▶ 页面正文
━━━━

绿色金融促进工业企业绿色转型的作用机理
2022-03-30季凯文罗璐薏
季凯文, 罗璐薏
(江西师范大学 江西经济发展研究院,江西 南昌 330022)
一、引言
当前,绿色发展理念贯穿到了经济社会的各个阶段,特别是“十四五”规划对加强生态文明建设、加快推动绿色低碳发展提出了新要求,经济社会全面绿色转型成为我国社会主义现代化的远景目标。如期实现2030年前碳达峰、2060年前碳中和的目标已迫在眉睫,这要求工业企业贯彻新发展理念,推动工业企业以绿色创新驱动的绿色转型,促进传统产业绿色化改造。然而我国仍是发展中国家,部分地区的产业结构仍以重化工为主,污染排放和生态破坏的形式依然严峻,工业企业全面绿色转型之路漫长。尤其是在碳达峰的背景下,国家已从不同层面制定多重激励措施促进工业加快节能减排改造,但是创新周期长、创新风险高使得短期政策导向难以激励企业实质性创新行为(黎文靖和郑曼妮,2016)[1],工业企业绿色创新面临的资金链断裂根本性问题尚未解决,制约了工业企业绿色转型。而绿色金融政策的实施恰好能打通该堵点,其作为我国近年来服务产业绿色发展的金融举措,相较于传统金融,具备绿色投资的引导和政策信号作用,对于推动传统产业绿色改造提升、加速工业部门绿色和数字化转型有着重大意义。

━━━━

▶ 任务要求
把上面这篇论述绿色金融促进工业企业绿色转型的文章从头到尾一字不差地抄写一遍。 后面所附各行都用不上。

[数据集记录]
━━━━

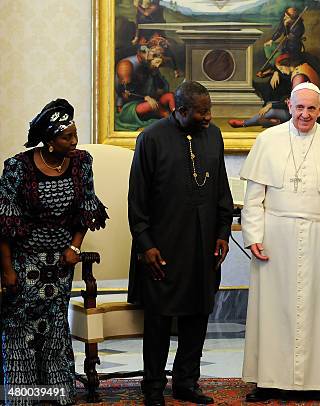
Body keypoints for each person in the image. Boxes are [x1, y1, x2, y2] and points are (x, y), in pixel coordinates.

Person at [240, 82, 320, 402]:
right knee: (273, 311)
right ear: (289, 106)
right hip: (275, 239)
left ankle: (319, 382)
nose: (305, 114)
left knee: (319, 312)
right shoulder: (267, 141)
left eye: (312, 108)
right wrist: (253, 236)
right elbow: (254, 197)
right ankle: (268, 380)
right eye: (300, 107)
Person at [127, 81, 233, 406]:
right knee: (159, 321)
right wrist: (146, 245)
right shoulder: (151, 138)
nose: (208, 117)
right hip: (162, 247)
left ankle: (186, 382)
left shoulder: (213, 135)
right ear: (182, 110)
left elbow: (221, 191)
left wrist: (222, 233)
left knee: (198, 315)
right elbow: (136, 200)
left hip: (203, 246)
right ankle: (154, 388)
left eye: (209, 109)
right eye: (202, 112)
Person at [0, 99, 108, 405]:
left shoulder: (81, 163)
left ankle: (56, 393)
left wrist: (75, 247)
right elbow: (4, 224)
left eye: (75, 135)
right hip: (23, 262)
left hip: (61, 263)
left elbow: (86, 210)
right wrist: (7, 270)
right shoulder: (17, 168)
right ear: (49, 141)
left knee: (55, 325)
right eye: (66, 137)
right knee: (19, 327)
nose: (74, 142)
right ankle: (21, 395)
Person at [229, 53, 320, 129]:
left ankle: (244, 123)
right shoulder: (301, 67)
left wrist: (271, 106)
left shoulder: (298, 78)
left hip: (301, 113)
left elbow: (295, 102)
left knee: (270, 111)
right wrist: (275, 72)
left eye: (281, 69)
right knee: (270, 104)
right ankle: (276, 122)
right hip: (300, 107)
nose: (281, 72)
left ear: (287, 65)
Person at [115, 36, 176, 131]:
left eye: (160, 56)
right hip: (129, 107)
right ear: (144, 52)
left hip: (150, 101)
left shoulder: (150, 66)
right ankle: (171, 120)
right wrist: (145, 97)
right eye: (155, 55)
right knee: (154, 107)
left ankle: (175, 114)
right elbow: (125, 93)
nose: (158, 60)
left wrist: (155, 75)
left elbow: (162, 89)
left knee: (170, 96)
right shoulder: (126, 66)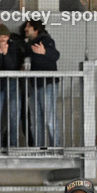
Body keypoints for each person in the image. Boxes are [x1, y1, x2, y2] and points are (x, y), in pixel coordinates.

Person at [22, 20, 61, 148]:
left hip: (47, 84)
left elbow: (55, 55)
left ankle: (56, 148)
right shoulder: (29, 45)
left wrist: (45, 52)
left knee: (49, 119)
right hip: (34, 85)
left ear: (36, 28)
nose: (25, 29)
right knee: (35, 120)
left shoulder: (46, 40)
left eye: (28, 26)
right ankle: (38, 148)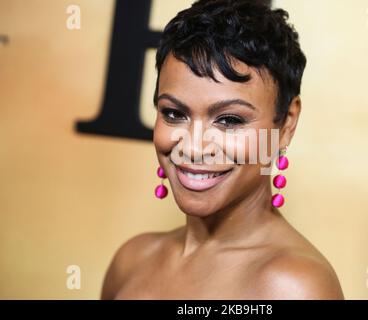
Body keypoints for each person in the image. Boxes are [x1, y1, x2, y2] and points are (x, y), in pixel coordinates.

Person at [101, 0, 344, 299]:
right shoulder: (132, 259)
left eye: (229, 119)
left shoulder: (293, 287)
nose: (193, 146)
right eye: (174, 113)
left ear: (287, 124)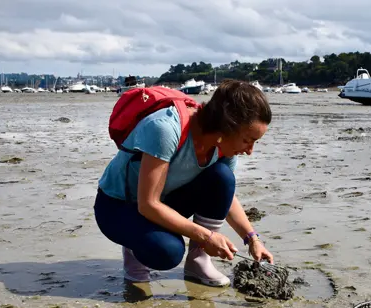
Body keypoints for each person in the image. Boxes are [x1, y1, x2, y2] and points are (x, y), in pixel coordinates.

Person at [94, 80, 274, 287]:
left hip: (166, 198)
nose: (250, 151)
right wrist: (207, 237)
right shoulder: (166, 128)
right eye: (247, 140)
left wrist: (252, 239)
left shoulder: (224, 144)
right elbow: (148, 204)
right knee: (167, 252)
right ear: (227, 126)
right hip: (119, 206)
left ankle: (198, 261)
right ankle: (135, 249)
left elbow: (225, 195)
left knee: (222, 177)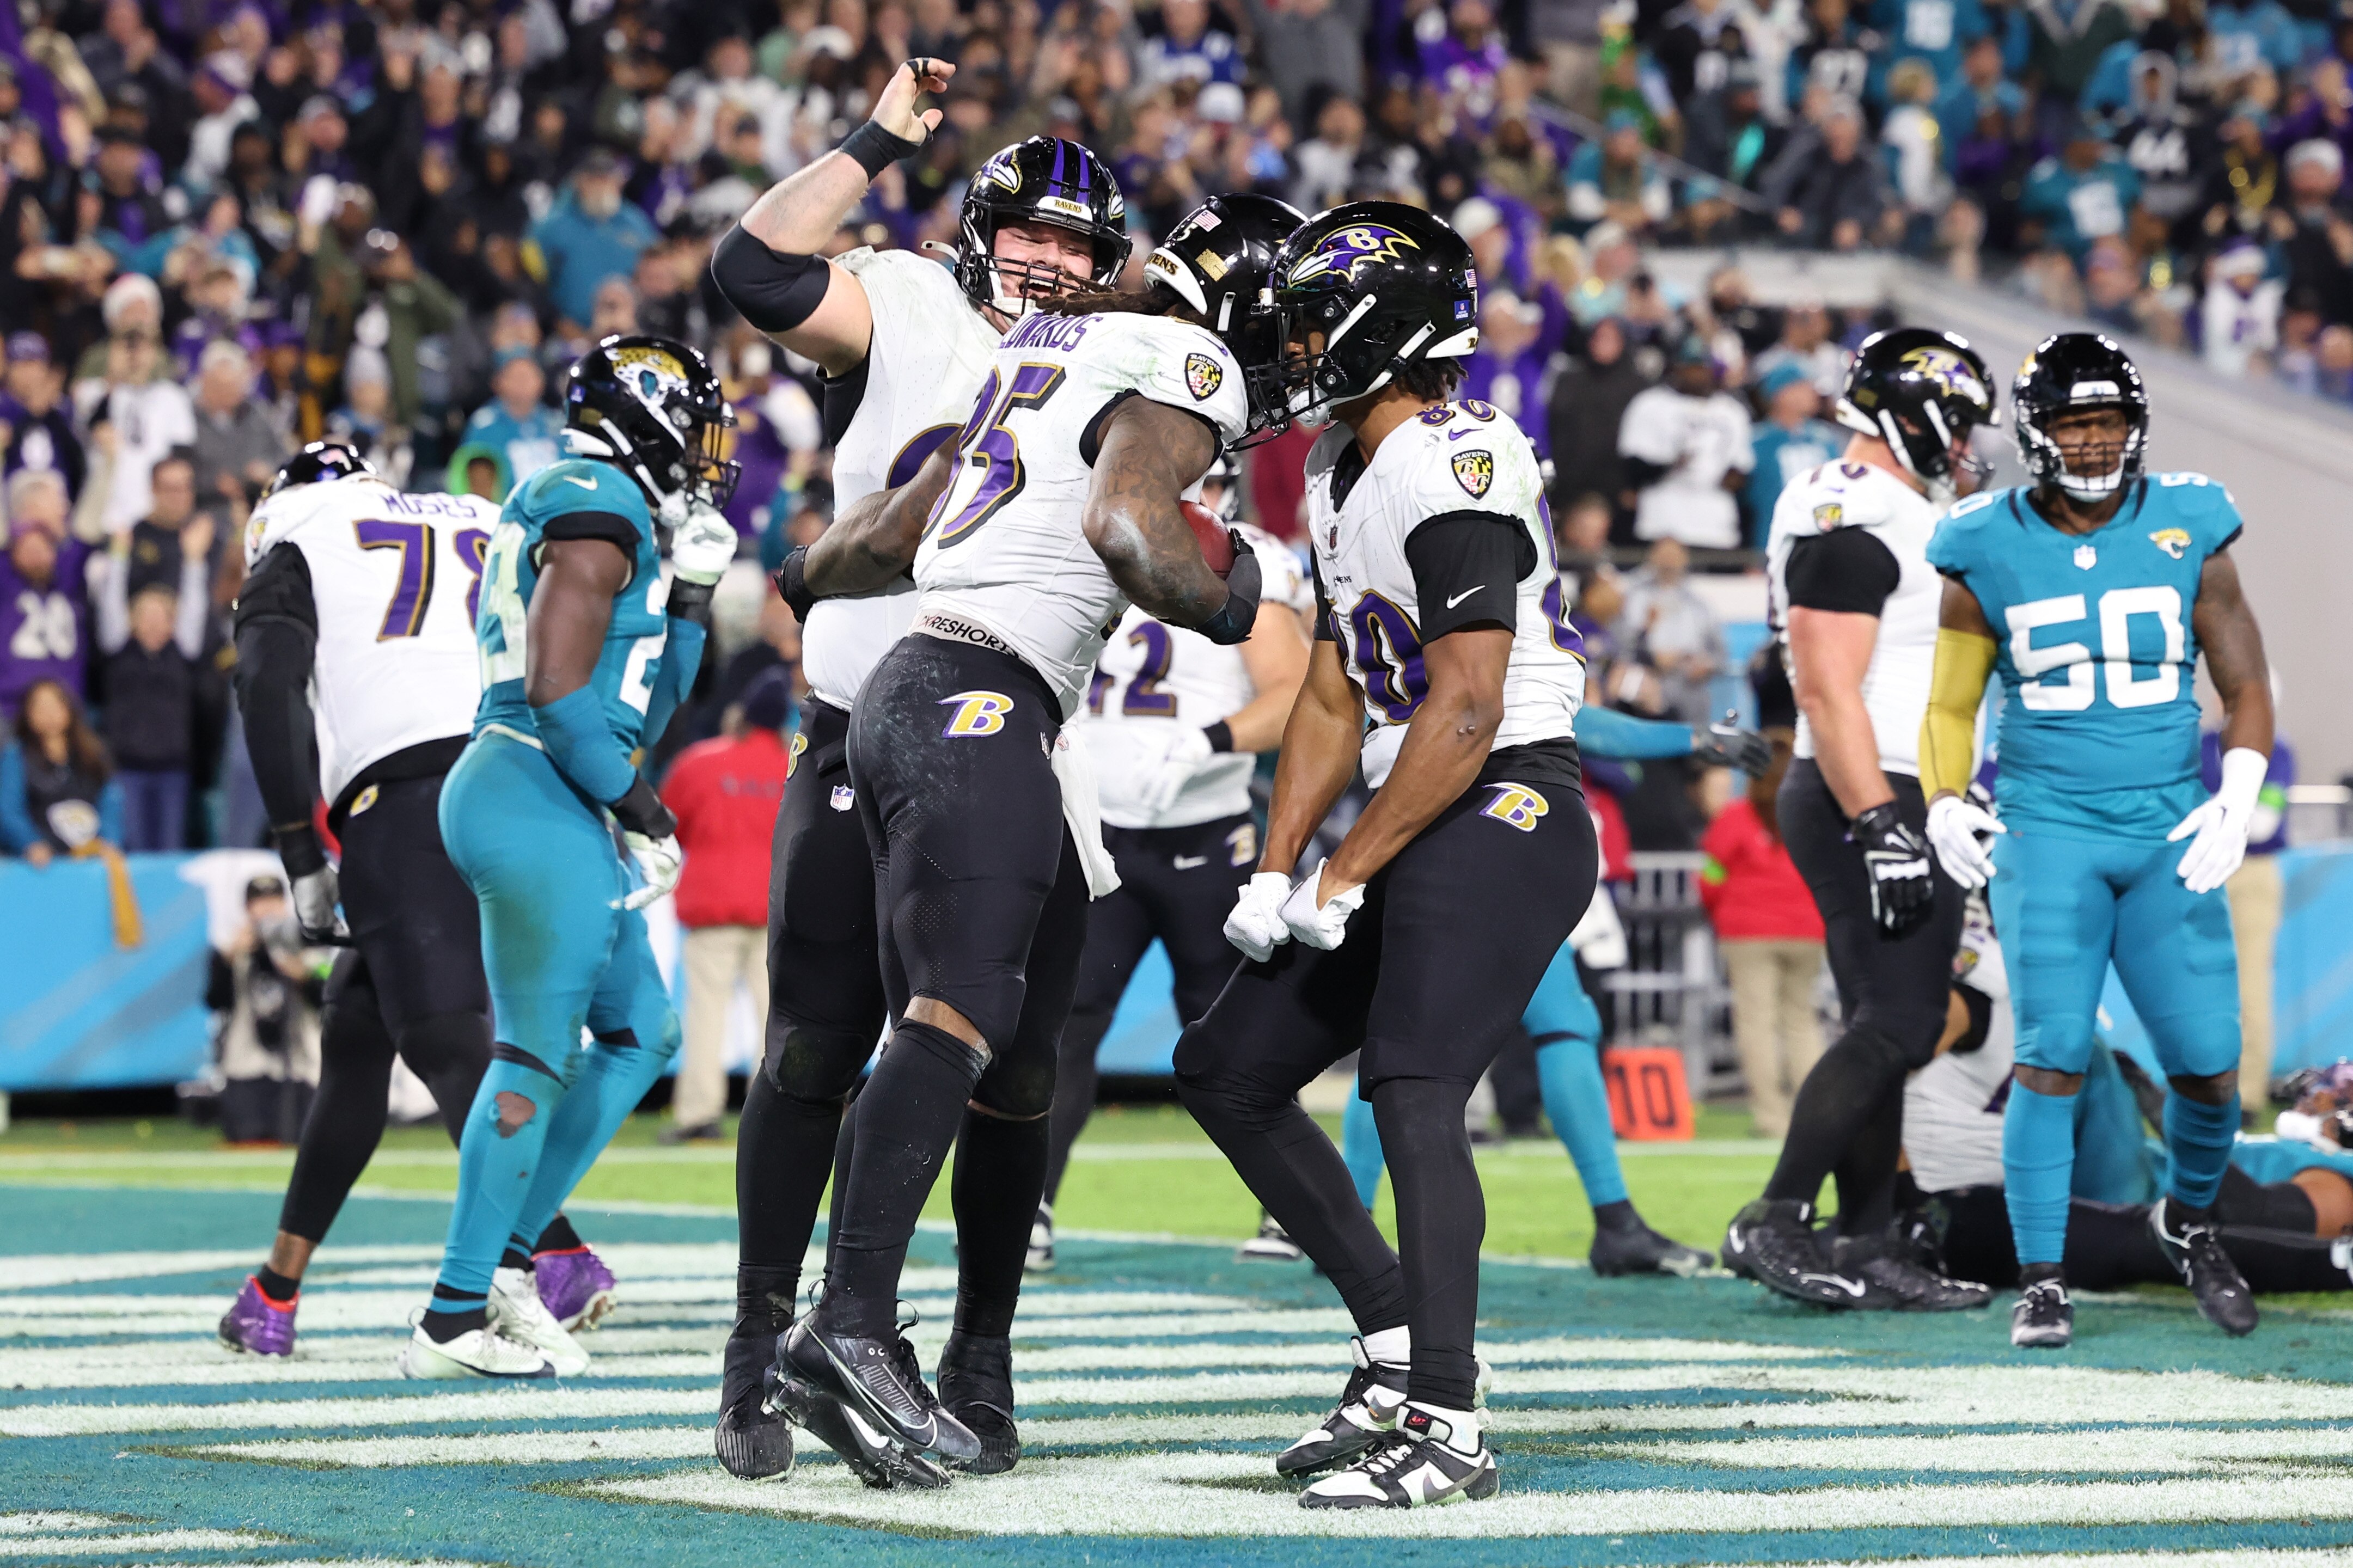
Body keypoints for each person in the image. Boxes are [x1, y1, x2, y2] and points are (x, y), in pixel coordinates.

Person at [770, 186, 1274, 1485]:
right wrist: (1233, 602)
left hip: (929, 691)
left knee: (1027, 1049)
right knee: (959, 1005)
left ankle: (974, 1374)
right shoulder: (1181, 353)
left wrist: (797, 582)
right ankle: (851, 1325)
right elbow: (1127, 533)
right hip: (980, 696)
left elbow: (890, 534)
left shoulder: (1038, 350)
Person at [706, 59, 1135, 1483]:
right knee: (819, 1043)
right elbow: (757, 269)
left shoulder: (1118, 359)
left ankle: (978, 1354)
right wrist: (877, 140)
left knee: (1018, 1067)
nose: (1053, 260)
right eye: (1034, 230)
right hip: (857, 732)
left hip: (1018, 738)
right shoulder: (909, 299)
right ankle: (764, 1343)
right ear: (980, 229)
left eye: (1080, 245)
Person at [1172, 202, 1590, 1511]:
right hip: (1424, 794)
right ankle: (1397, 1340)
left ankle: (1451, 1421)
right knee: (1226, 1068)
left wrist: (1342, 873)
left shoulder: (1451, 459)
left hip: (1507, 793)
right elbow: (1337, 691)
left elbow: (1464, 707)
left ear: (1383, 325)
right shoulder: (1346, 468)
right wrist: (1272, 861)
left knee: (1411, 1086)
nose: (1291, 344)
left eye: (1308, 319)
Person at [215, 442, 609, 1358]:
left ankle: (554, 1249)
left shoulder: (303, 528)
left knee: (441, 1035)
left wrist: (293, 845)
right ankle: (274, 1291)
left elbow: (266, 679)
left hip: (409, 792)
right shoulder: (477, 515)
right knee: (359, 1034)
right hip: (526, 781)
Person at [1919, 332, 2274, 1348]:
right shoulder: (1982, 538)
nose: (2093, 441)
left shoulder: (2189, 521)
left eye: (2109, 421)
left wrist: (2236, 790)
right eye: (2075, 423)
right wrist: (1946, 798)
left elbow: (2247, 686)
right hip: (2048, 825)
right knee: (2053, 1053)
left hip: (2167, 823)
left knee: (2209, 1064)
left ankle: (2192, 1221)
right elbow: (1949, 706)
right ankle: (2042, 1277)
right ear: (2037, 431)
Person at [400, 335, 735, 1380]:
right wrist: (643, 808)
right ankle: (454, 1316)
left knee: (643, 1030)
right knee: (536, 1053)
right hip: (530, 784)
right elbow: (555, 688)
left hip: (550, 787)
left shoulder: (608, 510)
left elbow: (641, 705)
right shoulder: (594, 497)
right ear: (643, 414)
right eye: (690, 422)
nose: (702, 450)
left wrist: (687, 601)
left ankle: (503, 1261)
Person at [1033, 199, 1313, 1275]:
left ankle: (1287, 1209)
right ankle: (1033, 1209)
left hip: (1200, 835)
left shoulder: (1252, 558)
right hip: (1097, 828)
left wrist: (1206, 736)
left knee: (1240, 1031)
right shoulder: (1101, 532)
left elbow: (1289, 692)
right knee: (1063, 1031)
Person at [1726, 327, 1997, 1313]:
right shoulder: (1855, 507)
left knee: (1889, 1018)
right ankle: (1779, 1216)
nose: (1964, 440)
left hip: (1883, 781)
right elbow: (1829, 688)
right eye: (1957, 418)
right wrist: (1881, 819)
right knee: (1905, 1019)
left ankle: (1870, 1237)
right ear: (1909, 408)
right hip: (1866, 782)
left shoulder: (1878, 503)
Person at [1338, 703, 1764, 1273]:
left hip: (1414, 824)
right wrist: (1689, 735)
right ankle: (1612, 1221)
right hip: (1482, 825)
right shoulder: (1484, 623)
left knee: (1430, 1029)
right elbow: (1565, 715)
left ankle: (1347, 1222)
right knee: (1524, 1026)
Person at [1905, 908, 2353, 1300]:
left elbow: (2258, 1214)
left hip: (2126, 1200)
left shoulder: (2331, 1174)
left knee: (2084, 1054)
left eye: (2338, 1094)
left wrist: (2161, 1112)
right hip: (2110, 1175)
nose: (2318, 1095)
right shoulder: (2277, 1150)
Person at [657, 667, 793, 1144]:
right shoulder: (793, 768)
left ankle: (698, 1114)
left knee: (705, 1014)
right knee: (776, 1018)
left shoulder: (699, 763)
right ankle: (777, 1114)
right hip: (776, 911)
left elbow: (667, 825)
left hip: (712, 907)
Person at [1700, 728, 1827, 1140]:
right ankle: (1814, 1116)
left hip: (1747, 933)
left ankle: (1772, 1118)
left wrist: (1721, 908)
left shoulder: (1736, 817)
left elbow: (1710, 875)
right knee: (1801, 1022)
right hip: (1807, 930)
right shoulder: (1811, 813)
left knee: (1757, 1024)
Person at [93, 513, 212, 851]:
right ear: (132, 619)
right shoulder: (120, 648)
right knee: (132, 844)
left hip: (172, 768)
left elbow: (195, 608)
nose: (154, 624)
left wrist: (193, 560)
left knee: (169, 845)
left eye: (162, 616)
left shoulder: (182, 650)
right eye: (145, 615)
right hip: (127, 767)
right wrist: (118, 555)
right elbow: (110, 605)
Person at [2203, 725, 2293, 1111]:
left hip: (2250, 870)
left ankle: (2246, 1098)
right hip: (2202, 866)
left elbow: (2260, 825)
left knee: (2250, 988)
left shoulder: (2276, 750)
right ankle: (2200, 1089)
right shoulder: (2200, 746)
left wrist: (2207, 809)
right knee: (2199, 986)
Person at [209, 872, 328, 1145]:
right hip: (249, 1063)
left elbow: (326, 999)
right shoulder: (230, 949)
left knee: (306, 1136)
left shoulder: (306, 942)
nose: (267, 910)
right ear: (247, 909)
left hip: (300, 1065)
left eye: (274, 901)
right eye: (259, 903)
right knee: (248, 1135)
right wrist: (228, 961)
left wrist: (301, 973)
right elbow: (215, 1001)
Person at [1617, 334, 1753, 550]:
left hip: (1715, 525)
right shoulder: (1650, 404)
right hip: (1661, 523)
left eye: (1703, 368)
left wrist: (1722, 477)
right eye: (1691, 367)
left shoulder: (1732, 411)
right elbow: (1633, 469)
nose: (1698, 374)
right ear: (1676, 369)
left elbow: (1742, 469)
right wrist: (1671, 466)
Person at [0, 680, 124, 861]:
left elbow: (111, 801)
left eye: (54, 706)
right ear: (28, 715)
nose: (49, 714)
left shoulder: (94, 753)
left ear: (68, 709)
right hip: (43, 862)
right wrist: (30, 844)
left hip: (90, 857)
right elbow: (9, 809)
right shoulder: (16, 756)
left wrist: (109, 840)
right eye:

━━━━

▶ 结果
绿色金融促进工业企业绿色转型的作用机理
2022-03-30季凯文罗璐薏
季凯文, 罗璐薏
(江西师范大学 江西经济发展研究院,江西 南昌 330022)
一、引言
当前,绿色发展理念贯穿到了经济社会的各个阶段,特别是“十四五”规划对加强生态文明建设、加快推动绿色低碳发展提出了新要求,经济社会全面绿色转型成为我国社会主义现代化的远景目标。如期实现2030年前碳达峰、2060年前碳中和的目标已迫在眉睫,这要求工业企业贯彻新发展理念,推动工业企业以绿色创新驱动的绿色转型,促进传统产业绿色化改造。然而我国仍是发展中国家,部分地区的产业结构仍以重化工为主,污染排放和生态破坏的形式依然严峻,工业企业全面绿色转型之路漫长。尤其是在碳达峰的背景下,国家已从不同层面制定多重激励措施促进工业加快节能减排改造,但是创新周期长、创新风险高使得短期政策导向难以激励企业实质性创新行为(黎文靖和郑曼妮,2016)[1],工业企业绿色创新面临的资金链断裂根本性问题尚未解决,制约了工业企业绿色转型。而绿色金融政策的实施恰好能打通该堵点,其作为我国近年来服务产业绿色发展的金融举措,相较于传统金融,具备绿色投资的引导和政策信号作用,对于推动传统产业绿色改造提升、加速工业部门绿色和数字化转型有着重大意义。